В немецкой статье «Evolution und Epigenesis» (1930) Ф. пробует построить философскую концепцию личности. Он исходит из оппозиции личность – организм, характеризуя динамику органического бытия понятиями развития и эволюции, а динамику личности – взятым из биологии понятием эпигенезиса: «Становление личности не есть развитие… Его можно определить как эпигенезис, ибо в нем происходит… возникновение сущностно нового, приращение бытия» (EE, §5). Главное свойство личности – свободное целеполагание: «Человек сознает себя как личность именно в том, что воспринимает и ощущает себя в мире заданий», причем его задания выводят его «за горизонт природного становления»: «Человек обретает и осуществляет себя… в превосхождении своей врожденной, природной меры, в «исступлении из себя», и в этом становится личностью» (EE, §5). Но эта попытка трактовки личности вне специфически христианского контекста осталась изолированной. Персонология Ф. практически полностью интегрирована в этот контекст; в согласии с тезисом о христианской природе личности, ««Оправдание личности» приводит нас к… вере в Триединого Личного Бога… Если нет Бога как Лица, то нет … и лица в человеке» (ВМИ,202, 204).

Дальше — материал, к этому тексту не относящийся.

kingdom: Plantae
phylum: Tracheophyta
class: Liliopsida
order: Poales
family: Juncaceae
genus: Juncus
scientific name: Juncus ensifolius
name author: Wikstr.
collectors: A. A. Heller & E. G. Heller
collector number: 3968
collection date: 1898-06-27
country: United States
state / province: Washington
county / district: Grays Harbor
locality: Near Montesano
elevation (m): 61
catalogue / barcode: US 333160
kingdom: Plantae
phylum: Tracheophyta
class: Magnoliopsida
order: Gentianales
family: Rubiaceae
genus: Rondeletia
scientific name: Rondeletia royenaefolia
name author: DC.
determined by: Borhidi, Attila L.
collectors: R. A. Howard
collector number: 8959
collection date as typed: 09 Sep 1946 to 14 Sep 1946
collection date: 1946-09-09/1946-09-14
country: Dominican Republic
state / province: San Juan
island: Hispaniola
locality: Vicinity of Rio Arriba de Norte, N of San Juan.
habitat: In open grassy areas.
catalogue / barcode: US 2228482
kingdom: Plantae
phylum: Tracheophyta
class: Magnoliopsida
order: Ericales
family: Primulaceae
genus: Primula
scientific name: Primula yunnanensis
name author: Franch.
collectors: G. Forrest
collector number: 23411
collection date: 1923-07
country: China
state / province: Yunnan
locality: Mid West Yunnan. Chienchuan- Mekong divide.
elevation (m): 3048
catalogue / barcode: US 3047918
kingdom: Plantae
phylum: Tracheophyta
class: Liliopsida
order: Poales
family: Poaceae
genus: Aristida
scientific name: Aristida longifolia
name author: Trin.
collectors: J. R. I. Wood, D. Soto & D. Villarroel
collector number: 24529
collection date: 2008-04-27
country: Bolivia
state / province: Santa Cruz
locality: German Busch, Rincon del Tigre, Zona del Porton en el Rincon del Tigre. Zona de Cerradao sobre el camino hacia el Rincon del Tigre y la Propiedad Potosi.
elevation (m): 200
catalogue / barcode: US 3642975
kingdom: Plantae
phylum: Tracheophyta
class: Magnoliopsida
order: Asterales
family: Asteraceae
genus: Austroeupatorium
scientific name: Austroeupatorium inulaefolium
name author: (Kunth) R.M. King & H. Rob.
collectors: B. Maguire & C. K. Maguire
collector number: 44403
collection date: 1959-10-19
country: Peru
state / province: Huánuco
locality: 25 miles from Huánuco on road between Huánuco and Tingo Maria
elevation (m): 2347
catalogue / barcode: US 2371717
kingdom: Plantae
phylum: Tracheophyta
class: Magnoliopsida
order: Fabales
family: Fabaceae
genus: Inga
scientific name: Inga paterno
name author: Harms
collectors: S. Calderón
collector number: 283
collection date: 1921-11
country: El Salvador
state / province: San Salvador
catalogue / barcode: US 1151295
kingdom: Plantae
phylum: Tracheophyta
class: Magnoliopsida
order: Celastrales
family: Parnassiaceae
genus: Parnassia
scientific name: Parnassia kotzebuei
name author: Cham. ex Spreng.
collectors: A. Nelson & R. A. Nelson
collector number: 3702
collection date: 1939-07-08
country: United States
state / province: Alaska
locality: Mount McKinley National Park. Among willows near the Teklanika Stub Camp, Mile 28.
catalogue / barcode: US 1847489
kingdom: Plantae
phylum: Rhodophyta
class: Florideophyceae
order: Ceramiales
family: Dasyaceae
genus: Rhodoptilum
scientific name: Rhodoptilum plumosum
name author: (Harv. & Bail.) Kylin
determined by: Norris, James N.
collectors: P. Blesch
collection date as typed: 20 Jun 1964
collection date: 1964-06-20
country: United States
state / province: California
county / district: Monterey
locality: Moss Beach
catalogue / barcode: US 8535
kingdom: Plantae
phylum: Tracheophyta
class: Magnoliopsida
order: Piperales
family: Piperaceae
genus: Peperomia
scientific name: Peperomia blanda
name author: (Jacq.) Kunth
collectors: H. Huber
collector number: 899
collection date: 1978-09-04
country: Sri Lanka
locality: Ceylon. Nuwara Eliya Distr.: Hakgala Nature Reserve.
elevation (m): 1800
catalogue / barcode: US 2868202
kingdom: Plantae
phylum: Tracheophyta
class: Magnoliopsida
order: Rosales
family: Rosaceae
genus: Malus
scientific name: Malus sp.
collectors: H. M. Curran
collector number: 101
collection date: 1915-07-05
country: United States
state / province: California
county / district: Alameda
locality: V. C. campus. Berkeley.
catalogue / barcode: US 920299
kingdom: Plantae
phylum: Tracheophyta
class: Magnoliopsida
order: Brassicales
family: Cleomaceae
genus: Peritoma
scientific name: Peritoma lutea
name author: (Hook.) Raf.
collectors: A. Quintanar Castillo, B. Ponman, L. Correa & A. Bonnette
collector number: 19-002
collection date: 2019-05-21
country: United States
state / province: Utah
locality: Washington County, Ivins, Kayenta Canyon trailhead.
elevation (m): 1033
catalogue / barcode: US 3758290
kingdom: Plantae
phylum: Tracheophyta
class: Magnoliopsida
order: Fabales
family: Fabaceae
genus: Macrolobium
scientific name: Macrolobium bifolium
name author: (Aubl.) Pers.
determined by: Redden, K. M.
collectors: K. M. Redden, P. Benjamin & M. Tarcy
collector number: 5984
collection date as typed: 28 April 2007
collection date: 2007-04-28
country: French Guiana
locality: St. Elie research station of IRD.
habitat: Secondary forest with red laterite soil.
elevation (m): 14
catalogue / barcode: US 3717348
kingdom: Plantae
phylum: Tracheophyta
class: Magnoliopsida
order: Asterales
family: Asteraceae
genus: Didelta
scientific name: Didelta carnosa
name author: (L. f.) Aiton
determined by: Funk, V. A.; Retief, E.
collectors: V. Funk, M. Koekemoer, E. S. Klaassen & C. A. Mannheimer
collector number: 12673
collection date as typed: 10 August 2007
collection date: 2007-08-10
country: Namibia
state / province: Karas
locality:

Eo ipso, «лицо в человеке» – не просто личность, но «христианская личность», которой Ф. иногда противопоставляет «обособившуюся личность», аналога «индивида» западной философии. «Христианская личность» – ключевая категория теологии культуры Ф. Она не дана человеку изначально, но составляет для него предмет созидания, строительства, так что реализация личностных потенций человеческого существования есть «процесс духовного и нравственного сложения христианской личности» (ПРБ, 21).

Природа этого процесса определяется двумя принципами, которые в обычном понимании едва ли не противоположны друг другу, но у Ф. предельно сближаются: это – аскеза и творчество. Сближение достигается за счет переосмысления творчества: у Ф., это – деятельность человека прежде всего во внутреннем своем, а не внешнем мире, а «внутреннее творчество» и есть не что иное как аскеза: «Аскеза – творческая работа над собой, творческое созидание своего Я» (ХЦ, 224). Но и аскеза, по Ф., не чисто интроспективная активность, но особый строй сознания и человека, дающий ему осилить мирские проблемы и стихии; это – «преодоление мира… через становление новой личности, [что] можно назвать путем культурного творчества» (ПРБ, 22). Понятые друг через друга, аскеза и творчество вкупе определяют строй или модус ориентированного на личность существования человека. Ему присущи «нравственно-волевая ответственность… собранность духа… цельность жизни, опыта и видения» (ПРБ, 4). Противопоставляется ему другой строй, где происходит не строительство, а разложение личности: его характеризуют утопизм, мечтательность, «стихийная безвольность», «кружение помыслов и страстей».